On February 21, Cantor was asked how the health-care plan is going. It’s going! Almost done:
“As we continue to work to finalize our Obamacare replacement plan, we will also act to highlight and address the serious consequences of the law …”
They’re just dotting some is and crossing some ts. Also, by the way, they’re going to be spending a lot of time highlighting Obamacare’s flaws.
Yesterday’s Roll Call gave a less optimistic update on the state of the plan:
House Republican leaders will meet Friday to begin crafting an alternative to Democrats’ health care law …
That task will fall to Cantor and his top committee chairmen, who will gather the party’s best ideas, build support in their respective committees and craft consensus among the conference writ large
Wait, begin? Gather ideas? I thought you said it was almost done!
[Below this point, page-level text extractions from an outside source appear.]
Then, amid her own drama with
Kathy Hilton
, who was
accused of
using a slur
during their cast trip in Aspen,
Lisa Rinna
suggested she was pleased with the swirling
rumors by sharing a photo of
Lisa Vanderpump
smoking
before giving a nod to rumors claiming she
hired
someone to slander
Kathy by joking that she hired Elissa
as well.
In today’s interview with Seib, Cantor is no longer talking about “finalizing” the Republican plan. And he’s no longer using terms like will. Seib does not call attention to the softening of Cantor’s promise, but the retreat is noticeable. Paragraph four of Seib’s story features this quote:
“Our members are going to get very excited if we can provide alternatives, not just be a party that’s against whatever the president is for,” Mr. Cantor, the House majority leader, said in an interview. “It doesn’t mean we’re not going to prosecute the case against the president’s agenda in the form of a public debate.”
If we can provide alternatives?
And then when we get to paragraph ten, we encounter this little walk-back:
“We may have an opportunity for an alternative to be put in place.”
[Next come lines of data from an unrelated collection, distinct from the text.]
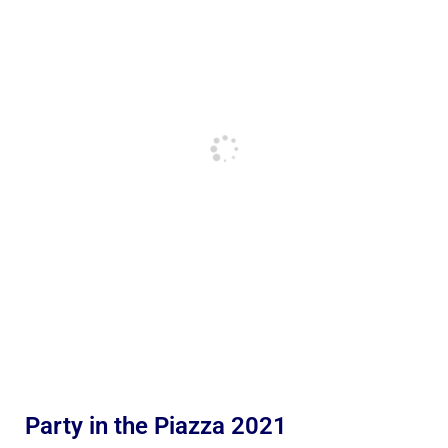
Party in the Piazza 2021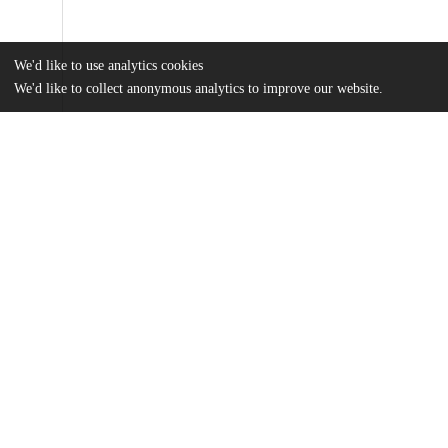
We'd like to use analytics cookies
We'd like to collect anonymous analytics to improve our website.
Files
(23.4 MB)
Name
George_uchicago_0330D_15208.pdf
md5:45ff9fa8bab85839f6a60b29878e2fe0
Table_S3_1_Ecology_Classifier.pdf
md5:1cc34707efd120402ea5616a34e0f386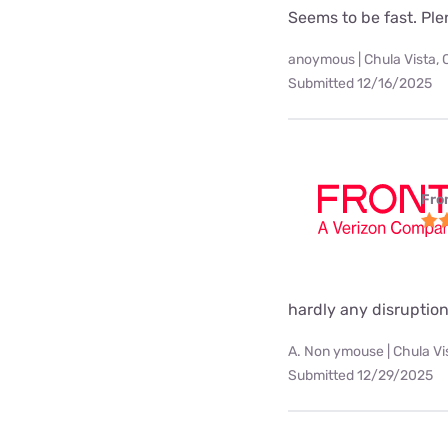
Seems to be fast. Pl
anoymous | Chula Vista, 
Submitted 12/16/2025
Fro
hardly any disruption
A. Non ymouse | Chula Vi
Submitted 12/29/2025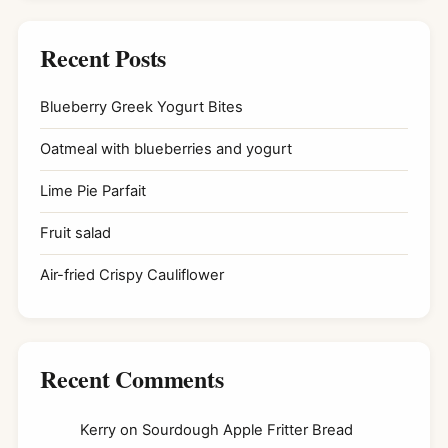
Recent Posts
Blueberry Greek Yogurt Bites
Oatmeal with blueberries and yogurt
Lime Pie Parfait
Fruit salad
Air-fried Crispy Cauliflower
Recent Comments
Kerry
on
Sourdough Apple Fritter Bread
Lots of people treat the Republican Party’s inability to unify around an alternative health-care plan, four years after the passage of the Affordable Care Act, as some kind of homework assignment they keep procrastinating on. But the problem isn’t that Cantor and Boehner and Ryan would rather lay around on the sofa drinking beer and playing video games than write their health-care plan already.
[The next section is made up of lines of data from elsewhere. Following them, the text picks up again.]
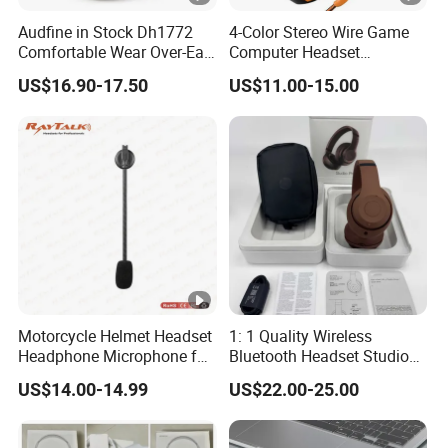
Audfine in Stock Dh1772
4-Color Stereo Wire Game
Comfortable Wear Over-Ear
Computer Headset
Stage Monitor Headphones
Headphone for Gamer
US$16.90-17.50
US$11.00-15.00
for Live Streaming Host
Player
Motorcycle Helmet Headset
1: 1 Quality Wireless
Headphone Microphone for
Bluetooth Headset Studio
Two Way Radio
PRO Headset Headphones
US$14.00-14.99
US$22.00-25.00
Noise Cancelling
It’s that there’s no plan out there that is both ideologically acceptable to conservatives and politically defensible. Carping from the sidelines is a great strategy for Republicans because status quo bias is extremely powerful. It lets them highlight the downside of every trade-off without owning any downside of their own. They can vaguely promise to solve any problem with the status quo ante without exposing themselves to the risk any real reform entails. Republicans can exploit the disruption of the transition to Obamacare unencumbered by the reality that their own plans are even more disruptive.
Now, for this method to work, you need to pretend to have a plan of your own somewhere. Cathy McMorris-Rogers’s response to the State of the Union address heavily emphasized the message that Republicans were definitely, positively going to unveil their own health-care plan. “We have solutions to help you take home more of your pay, through lower taxes, cheaper energy costs and affordable health care,” she promised. “No, we shouldn’t go back to the things — the way things were, but this law is not working. Republicans believe health-care choices should be yours, not the government’s, and that whether you’re a boy with Down syndrome or a woman with breast cancer, you can find coverage and a doctor who will treat you.” Time noted that “the repeal and replace message is already working.”